The question remains: why don't Firefox and IE uncompress the
data before rendering...

--
Regards / Groeten, http://www.leren.nl
René Pijlman http://www.applinet.nl
Re: 100% CPU runaway with filecache in 1.3.0beta6 [ In reply to ]
Rene Pijlman wrote:
> This solves the runaway, but it's not working correctly yet.
>
> When I request a normal article anonymously with the cache
> enabled, my browser shows gibberish (Firefox) or a download
> dialog (IE). I've looked at the headers with wget -S, and
> there's no:
>
> Content-Encoding: gzip

Did you disable the generic gzipping at the top of LocalSettings.php
like I said was necessary in my previous mail?

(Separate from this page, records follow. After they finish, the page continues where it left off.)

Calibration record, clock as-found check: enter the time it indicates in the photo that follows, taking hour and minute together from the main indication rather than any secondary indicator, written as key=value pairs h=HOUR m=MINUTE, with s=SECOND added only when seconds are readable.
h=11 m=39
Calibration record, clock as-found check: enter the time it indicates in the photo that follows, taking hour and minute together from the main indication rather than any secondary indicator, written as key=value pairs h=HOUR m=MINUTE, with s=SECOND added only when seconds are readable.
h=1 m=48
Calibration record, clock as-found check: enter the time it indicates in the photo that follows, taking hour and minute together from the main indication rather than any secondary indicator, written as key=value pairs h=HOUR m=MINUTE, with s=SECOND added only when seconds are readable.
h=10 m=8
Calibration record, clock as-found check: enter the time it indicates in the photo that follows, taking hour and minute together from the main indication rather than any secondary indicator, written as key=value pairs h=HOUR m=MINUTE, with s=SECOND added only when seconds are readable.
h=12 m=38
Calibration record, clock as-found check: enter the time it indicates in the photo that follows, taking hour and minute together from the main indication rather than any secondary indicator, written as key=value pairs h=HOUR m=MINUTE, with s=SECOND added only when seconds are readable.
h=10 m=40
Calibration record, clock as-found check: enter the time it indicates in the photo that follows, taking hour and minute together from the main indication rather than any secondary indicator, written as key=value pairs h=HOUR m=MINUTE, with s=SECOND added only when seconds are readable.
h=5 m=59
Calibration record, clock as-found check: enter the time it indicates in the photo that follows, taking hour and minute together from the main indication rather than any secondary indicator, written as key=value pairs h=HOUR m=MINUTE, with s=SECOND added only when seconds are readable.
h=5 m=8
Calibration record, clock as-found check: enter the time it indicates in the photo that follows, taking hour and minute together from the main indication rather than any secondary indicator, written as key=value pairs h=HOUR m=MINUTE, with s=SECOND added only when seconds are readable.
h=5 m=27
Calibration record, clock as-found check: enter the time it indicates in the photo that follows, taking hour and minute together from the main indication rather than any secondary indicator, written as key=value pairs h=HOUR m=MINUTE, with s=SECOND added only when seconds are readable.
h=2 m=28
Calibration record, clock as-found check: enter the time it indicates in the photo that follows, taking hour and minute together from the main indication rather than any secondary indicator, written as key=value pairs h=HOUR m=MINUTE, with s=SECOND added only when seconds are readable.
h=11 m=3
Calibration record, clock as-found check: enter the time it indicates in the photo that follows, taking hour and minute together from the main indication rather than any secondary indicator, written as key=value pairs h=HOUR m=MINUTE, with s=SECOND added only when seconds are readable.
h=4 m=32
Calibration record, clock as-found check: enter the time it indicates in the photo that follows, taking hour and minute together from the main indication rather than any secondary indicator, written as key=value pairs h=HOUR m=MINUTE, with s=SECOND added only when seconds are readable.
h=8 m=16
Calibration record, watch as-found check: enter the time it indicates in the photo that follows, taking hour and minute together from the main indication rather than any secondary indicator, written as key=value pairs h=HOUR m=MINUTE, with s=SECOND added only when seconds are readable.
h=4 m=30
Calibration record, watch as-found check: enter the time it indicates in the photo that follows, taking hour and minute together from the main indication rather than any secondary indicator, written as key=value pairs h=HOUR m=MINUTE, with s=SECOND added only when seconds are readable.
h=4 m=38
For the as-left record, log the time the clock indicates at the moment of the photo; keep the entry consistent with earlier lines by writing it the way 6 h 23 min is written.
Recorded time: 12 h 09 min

-- brion vibber (brion @ pobox.com)
Re: 100% CPU runaway with filecache in 1.3.0beta6 [ In reply to ]
Brion Vibber:
>Rene Pijlman:
>> When I request a normal article anonymously with the cache
>> enabled, my browser shows gibberish (Firefox) or a download
>> dialog (IE)
>
>Did you disable the generic gzipping at the top of LocalSettings.php
>like I said was necessary in my previous mail?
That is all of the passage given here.